━━━ GIVEN INFORMATION ━━━

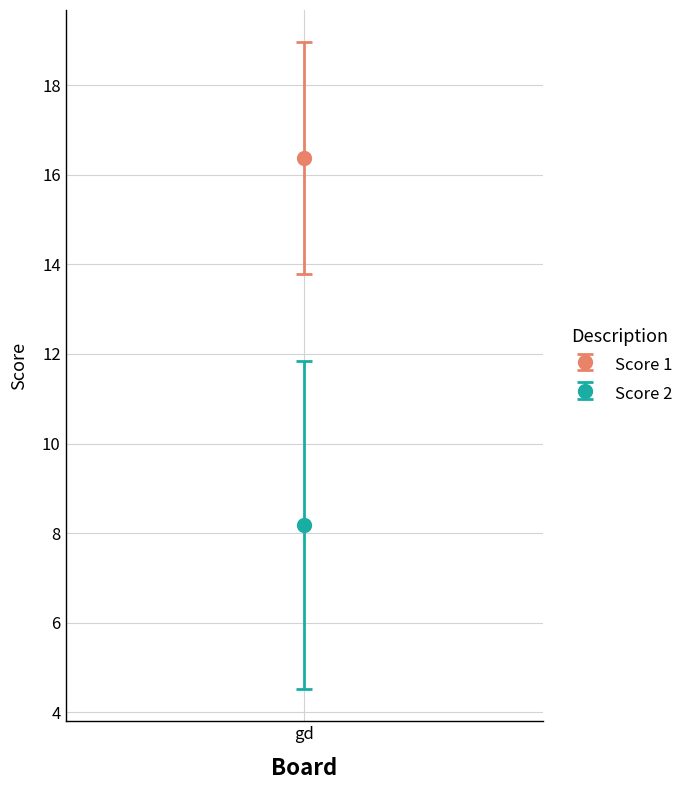

Which series changed the most between 4 and 8?

Score 2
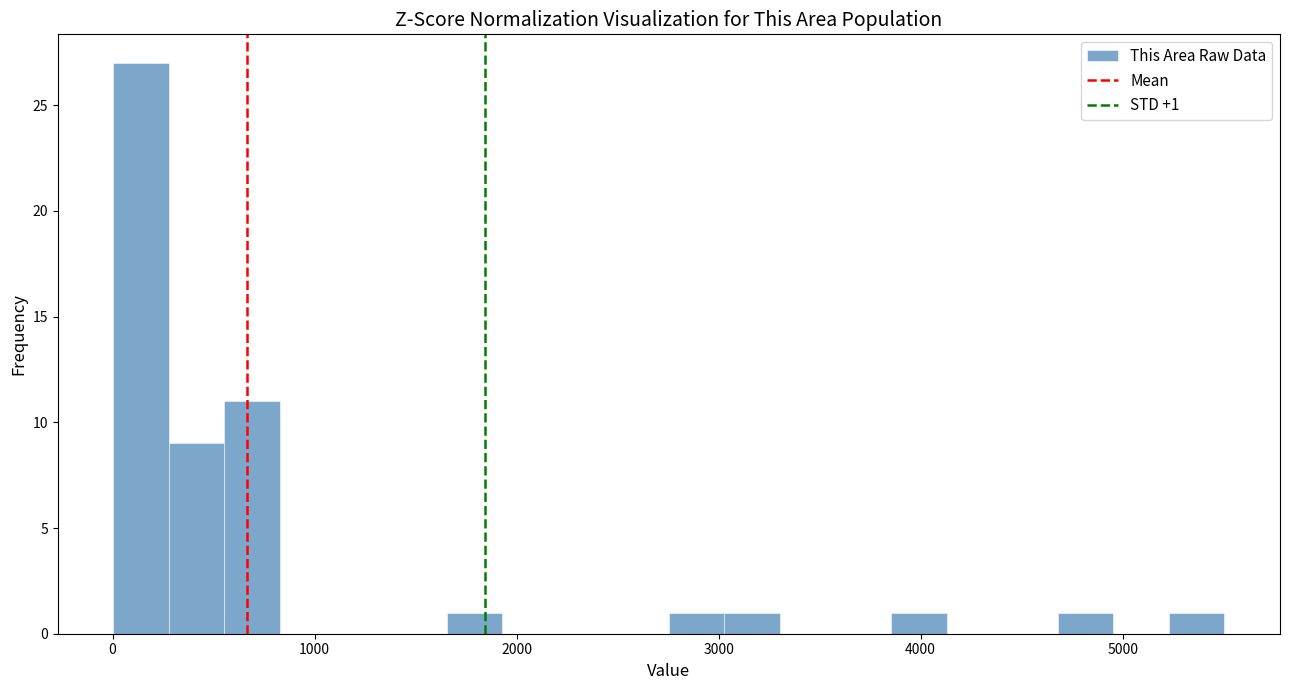

Read against the x-axis, roughly where is the centre of the tallest bar?

100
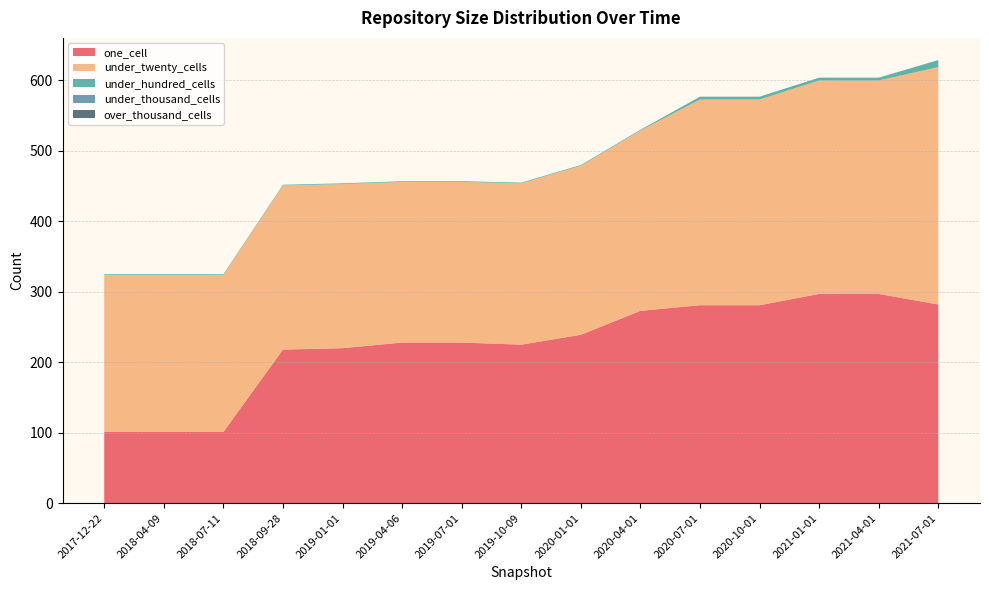

Reading left to right, list all the values displayed in this chart.

one_cell: 101	101	101	218	220	228	228	225	239	273	281	281	297	297	282
under_twenty_cells: 223	223	223	233	233	228	228	229	240	256	292	292	303	303	337
under_hundred_cells: 1	1	1	1	1	1	1	1	1	1	4	4	4	4	10
under_thousand_cells: 0	0	0	0	0	0	0	0	0	0	0	0	0	0	0
over_thousand_cells: 0	0	0	0	0	0	0	0	0	0	0	0	0	0	0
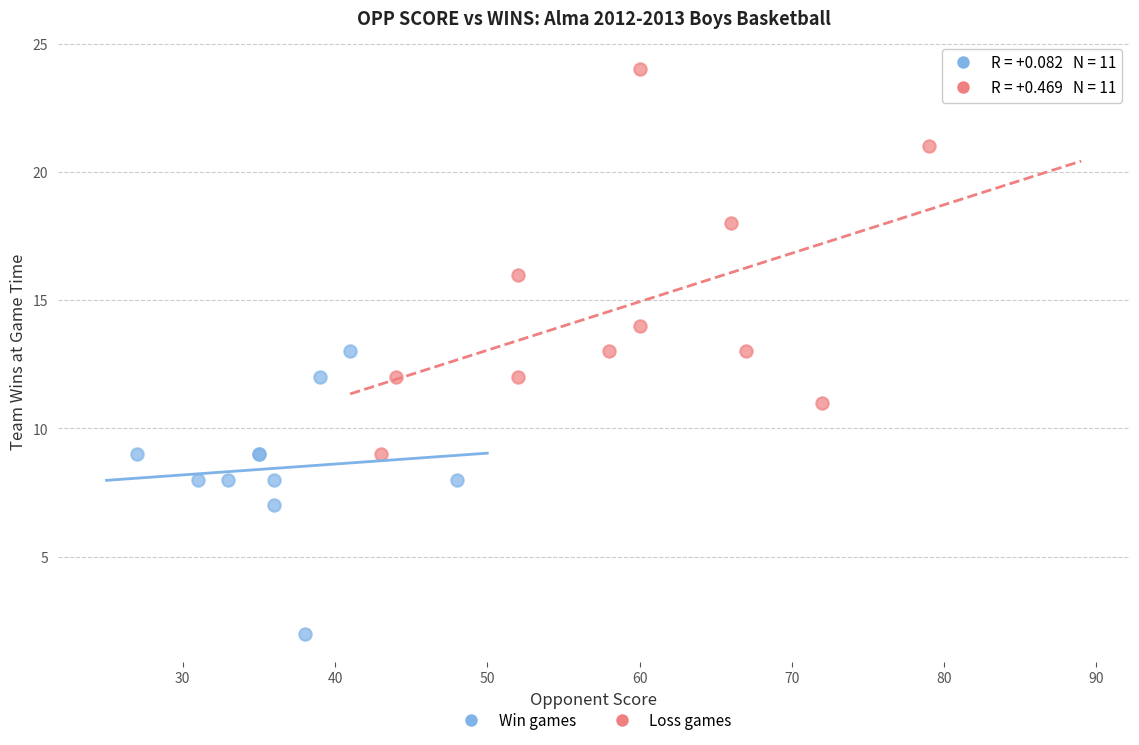

Which series has the largest Y range (max minus min)?

Loss games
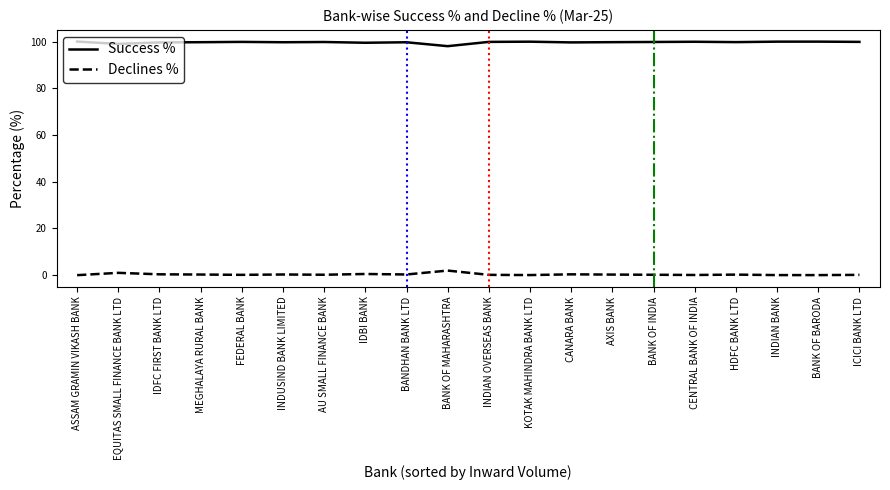

What is the average value of the Declines % series?

0.3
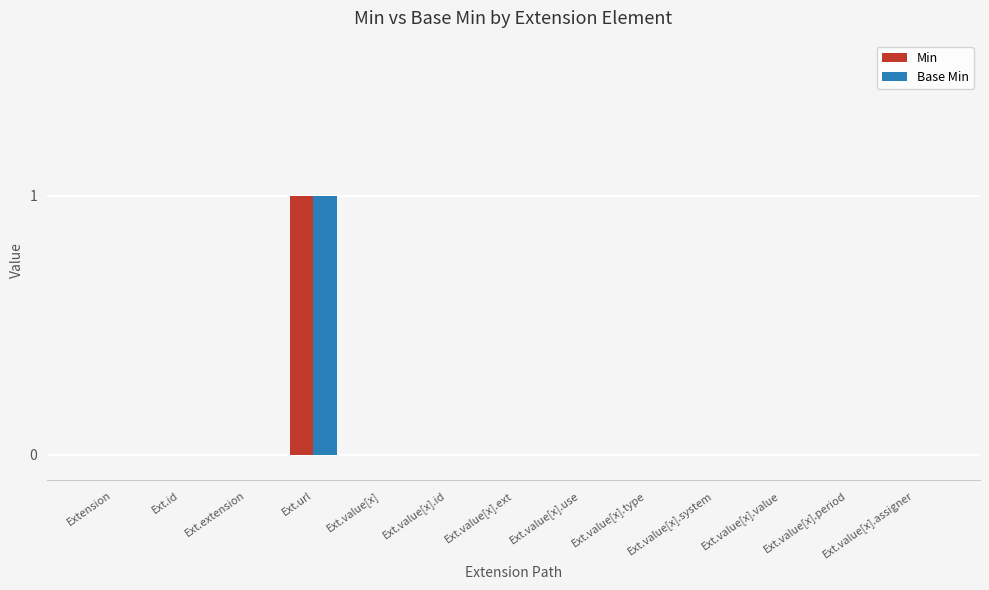

The value of Min at Ext.value[x].value is 0. True or false?

True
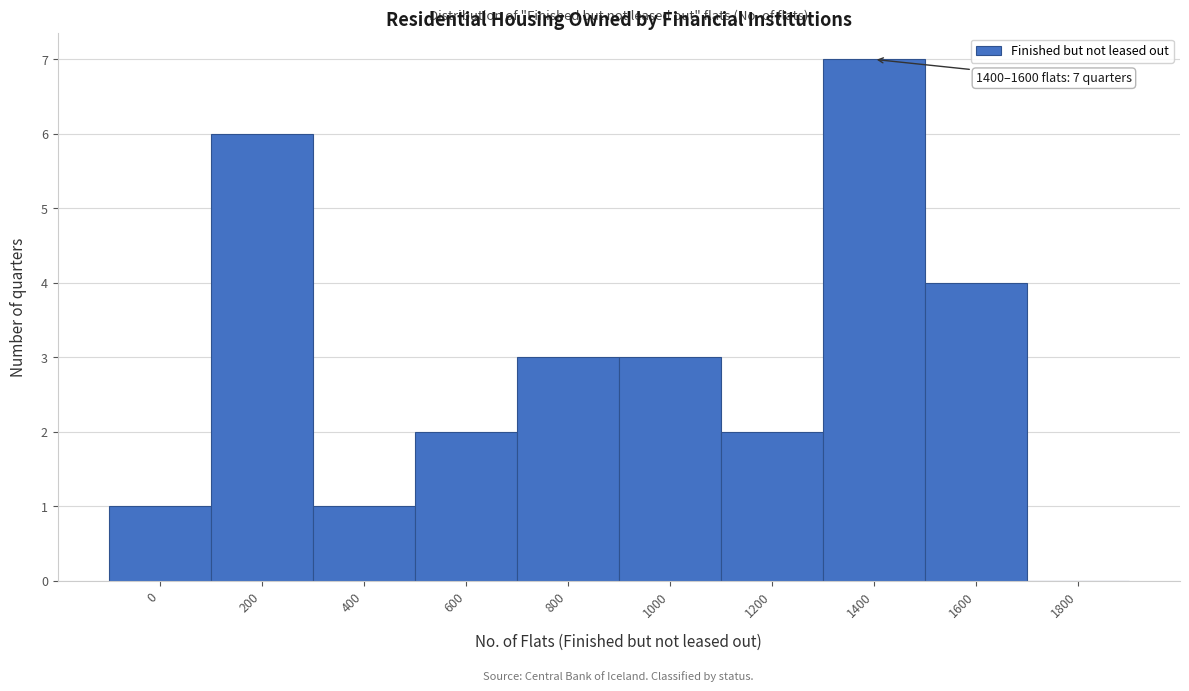

Reading left to right, list all the values displayed in this chart.

0=1	200=6	400=1	600=2	800=3	1000=3	1200=2	1400=7	1600=4	1800=0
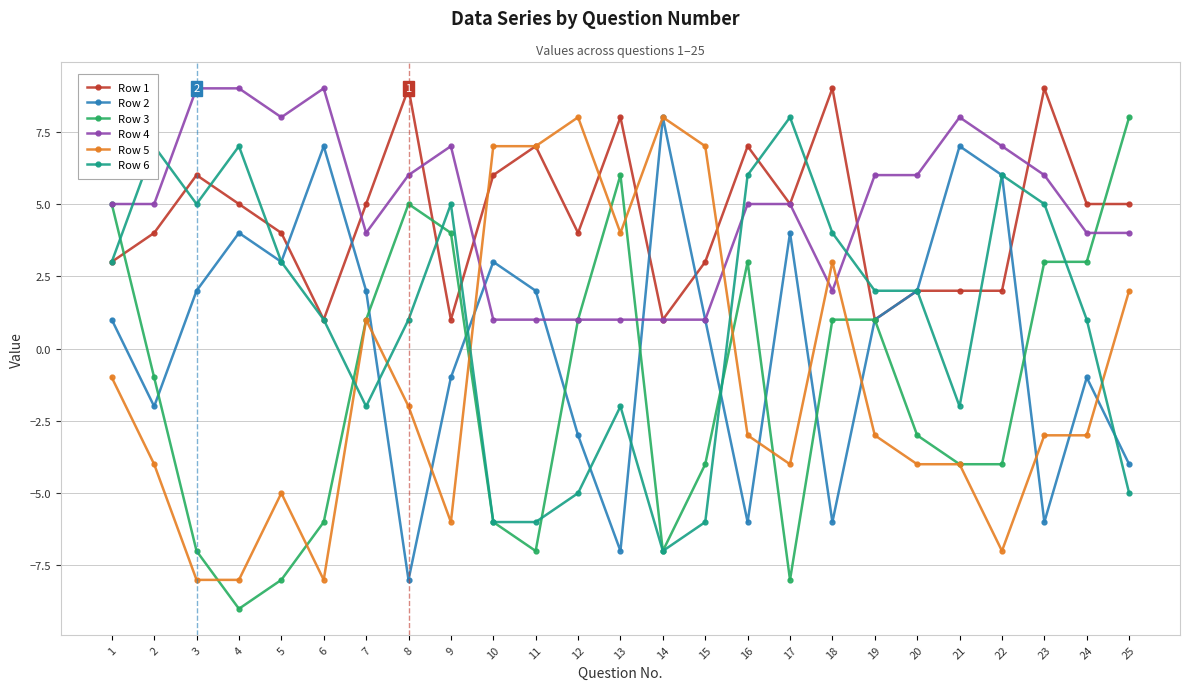

What is the value of the Row 6 point at the 7th from the left?

-2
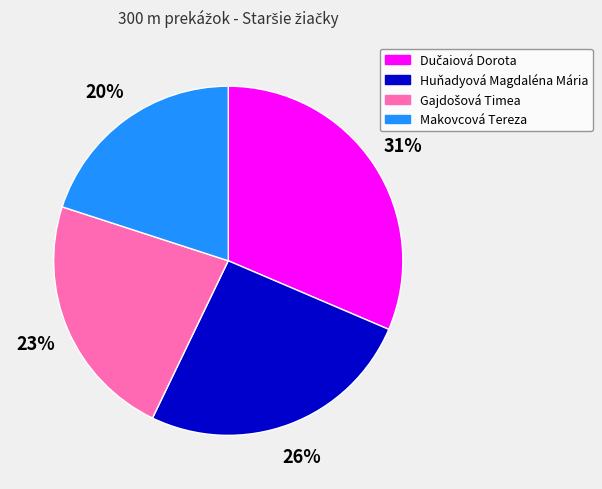

How many segments does this pie chart have?

4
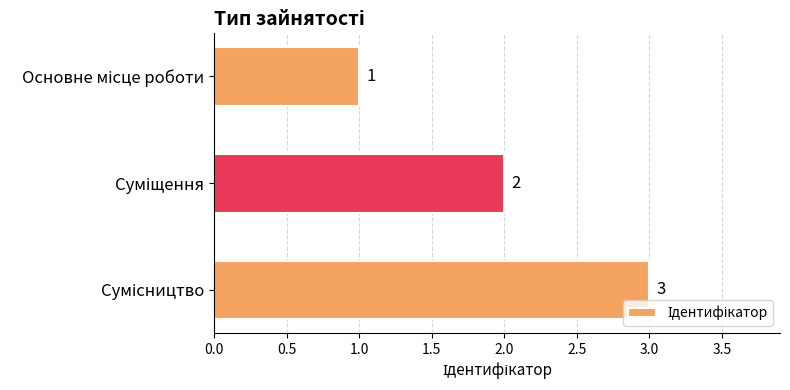

How many values are between 1 and 3?

3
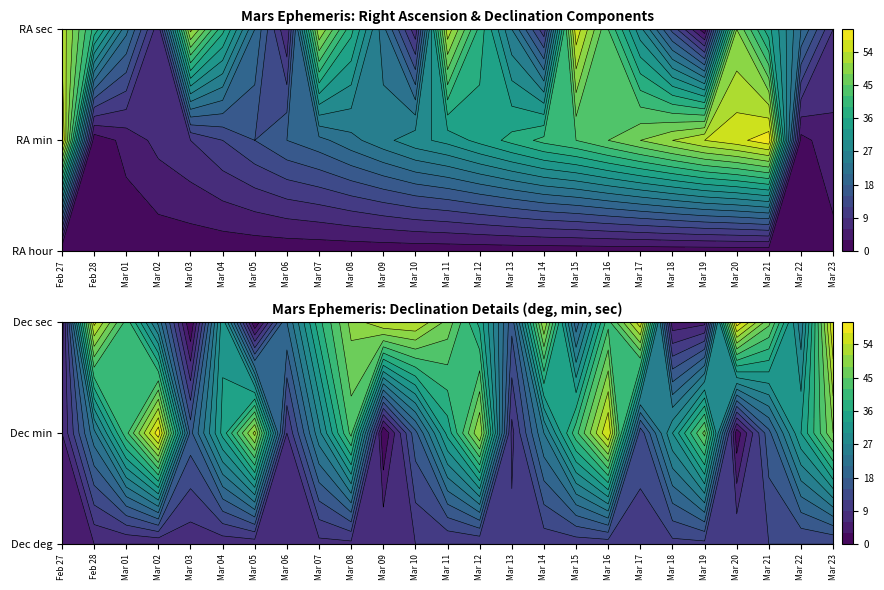

Which series has the largest total across all categories?

Dec_sec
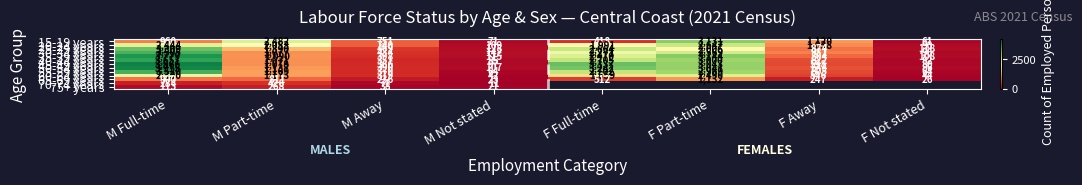

Rank the series by their maximum value, from lowest to highest.

65-69 years, 60-64 years, 20-24 years, 15-19 years, 25-29 years, 30-34 years, 55-59 years, 40-44 years, 35-39 years, 50-54 years, 45-49 years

━━━

Begin at the line that has "The value of Min" and continue through the end of the data, rewriting those lines with "series" changed to "dataset" and nothing else altered. Leave the pictures out of your answer.

> _THE COMPLETED TASK_:
The value of Min at Ext.value[x].value is 0. True or false?

True

Reading left to right, list all the values displayed in this chart.

0=1	200=6	400=1	600=2	800=3	1000=3	1200=2	1400=7	1600=4	1800=0

What is the value of the Row 6 point at the 7th from the left?

-2

How many segments does this pie chart have?

4

How many values are between 1 and 3?

3

Which dataset has the largest total across all categories?

Dec_sec

Rank the dataset by their maximum value, from lowest to highest.

65-69 years, 60-64 years, 20-24 years, 15-19 years, 25-29 years, 30-34 years, 55-59 years, 40-44 years, 35-39 years, 50-54 years, 45-49 years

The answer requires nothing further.